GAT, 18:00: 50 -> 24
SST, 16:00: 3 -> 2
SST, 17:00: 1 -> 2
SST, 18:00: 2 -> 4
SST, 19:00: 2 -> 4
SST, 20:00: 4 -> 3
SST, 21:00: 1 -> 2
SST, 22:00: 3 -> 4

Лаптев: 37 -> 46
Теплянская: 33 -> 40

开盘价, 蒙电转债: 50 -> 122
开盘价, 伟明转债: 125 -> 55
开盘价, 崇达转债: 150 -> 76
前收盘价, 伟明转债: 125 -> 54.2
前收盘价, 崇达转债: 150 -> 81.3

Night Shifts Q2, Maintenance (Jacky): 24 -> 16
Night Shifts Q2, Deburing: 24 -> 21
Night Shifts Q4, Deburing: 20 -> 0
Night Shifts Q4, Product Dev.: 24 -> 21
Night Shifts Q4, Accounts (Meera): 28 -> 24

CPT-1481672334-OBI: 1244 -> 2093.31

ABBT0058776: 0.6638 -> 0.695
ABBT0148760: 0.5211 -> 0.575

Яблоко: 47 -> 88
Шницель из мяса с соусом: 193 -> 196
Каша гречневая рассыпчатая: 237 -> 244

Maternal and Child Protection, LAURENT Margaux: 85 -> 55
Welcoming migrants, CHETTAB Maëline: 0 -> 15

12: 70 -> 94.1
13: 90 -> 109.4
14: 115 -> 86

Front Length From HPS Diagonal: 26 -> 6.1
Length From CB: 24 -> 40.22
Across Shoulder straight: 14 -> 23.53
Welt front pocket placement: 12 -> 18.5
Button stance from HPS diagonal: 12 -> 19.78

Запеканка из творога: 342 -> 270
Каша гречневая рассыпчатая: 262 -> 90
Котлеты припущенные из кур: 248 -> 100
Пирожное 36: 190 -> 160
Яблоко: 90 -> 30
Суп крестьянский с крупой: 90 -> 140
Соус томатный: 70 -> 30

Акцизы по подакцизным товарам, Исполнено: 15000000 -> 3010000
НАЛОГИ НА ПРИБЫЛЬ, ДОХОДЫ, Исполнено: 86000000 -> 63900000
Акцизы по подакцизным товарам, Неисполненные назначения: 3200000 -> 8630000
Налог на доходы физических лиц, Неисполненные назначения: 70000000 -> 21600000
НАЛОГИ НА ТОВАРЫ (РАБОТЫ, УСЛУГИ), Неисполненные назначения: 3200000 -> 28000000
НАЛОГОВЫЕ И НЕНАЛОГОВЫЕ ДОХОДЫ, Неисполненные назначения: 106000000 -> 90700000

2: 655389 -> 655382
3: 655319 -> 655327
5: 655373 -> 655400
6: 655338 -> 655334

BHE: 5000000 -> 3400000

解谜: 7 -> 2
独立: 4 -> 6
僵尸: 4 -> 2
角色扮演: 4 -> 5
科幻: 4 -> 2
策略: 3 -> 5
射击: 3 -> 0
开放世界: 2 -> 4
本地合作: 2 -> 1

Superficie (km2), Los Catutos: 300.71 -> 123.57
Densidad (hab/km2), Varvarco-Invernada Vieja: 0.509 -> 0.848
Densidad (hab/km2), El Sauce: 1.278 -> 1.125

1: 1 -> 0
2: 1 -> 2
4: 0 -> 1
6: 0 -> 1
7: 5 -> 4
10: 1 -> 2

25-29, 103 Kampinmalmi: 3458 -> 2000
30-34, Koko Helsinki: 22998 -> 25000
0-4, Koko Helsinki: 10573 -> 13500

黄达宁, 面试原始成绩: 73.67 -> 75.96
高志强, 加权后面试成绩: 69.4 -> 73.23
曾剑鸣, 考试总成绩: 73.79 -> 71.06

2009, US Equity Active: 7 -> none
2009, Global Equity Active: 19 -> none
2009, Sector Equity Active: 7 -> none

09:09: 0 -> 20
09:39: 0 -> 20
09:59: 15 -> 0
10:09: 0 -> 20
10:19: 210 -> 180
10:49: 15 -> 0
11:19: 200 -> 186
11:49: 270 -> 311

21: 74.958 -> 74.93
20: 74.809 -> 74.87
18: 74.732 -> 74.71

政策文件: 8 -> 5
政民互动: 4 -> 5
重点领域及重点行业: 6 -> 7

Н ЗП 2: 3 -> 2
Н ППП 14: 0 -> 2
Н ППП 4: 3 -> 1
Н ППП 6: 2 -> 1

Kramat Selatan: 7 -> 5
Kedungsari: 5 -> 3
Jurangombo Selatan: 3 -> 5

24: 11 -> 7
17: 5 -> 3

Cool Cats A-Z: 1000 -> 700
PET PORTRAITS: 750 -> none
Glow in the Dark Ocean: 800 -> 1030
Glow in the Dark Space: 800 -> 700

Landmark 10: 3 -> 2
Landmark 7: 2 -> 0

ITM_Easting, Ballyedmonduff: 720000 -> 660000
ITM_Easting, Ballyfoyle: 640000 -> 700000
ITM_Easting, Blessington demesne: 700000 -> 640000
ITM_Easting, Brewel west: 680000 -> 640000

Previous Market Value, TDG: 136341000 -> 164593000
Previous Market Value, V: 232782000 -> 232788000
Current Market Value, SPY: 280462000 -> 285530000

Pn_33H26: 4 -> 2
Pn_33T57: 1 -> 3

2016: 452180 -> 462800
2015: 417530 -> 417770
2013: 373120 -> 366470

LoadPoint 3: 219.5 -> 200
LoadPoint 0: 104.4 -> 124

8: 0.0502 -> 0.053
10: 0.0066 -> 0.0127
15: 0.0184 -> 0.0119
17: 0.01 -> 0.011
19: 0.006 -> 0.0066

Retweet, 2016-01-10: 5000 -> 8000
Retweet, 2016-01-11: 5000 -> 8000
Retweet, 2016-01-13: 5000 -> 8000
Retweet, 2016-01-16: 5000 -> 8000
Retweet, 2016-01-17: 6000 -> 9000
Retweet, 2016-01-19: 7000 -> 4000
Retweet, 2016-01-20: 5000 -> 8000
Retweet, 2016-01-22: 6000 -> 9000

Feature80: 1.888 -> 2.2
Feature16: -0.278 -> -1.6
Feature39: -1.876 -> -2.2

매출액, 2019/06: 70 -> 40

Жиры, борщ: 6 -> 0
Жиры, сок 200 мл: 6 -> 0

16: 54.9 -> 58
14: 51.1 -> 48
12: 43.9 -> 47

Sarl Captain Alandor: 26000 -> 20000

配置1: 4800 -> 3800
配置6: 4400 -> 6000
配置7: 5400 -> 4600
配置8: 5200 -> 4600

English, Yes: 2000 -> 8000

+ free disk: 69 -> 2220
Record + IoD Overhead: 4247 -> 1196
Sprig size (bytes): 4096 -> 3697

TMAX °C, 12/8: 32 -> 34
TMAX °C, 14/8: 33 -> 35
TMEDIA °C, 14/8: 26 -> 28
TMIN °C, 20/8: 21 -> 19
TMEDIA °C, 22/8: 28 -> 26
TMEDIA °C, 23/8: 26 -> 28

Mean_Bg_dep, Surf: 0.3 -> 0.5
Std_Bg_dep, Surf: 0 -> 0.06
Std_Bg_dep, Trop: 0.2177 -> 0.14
_____
WHAT TO PRODUCE:
Please give back exactly the lines of the listing above that run from the one containing "ABBT0148760: 0.5211 -> 0.575" through the one containing "14: 115 -> 86", and only those.

ANSWER FOR THIS EXERCISE:
ABBT0148760: 0.5211 -> 0.575

Яблоко: 47 -> 88
Шницель из мяса с соусом: 193 -> 196
Каша гречневая рассыпчатая: 237 -> 244

Maternal and Child Protection, LAURENT Margaux: 85 -> 55
Welcoming migrants, CHETTAB Maëline: 0 -> 15

12: 70 -> 94.1
13: 90 -> 109.4
14: 115 -> 86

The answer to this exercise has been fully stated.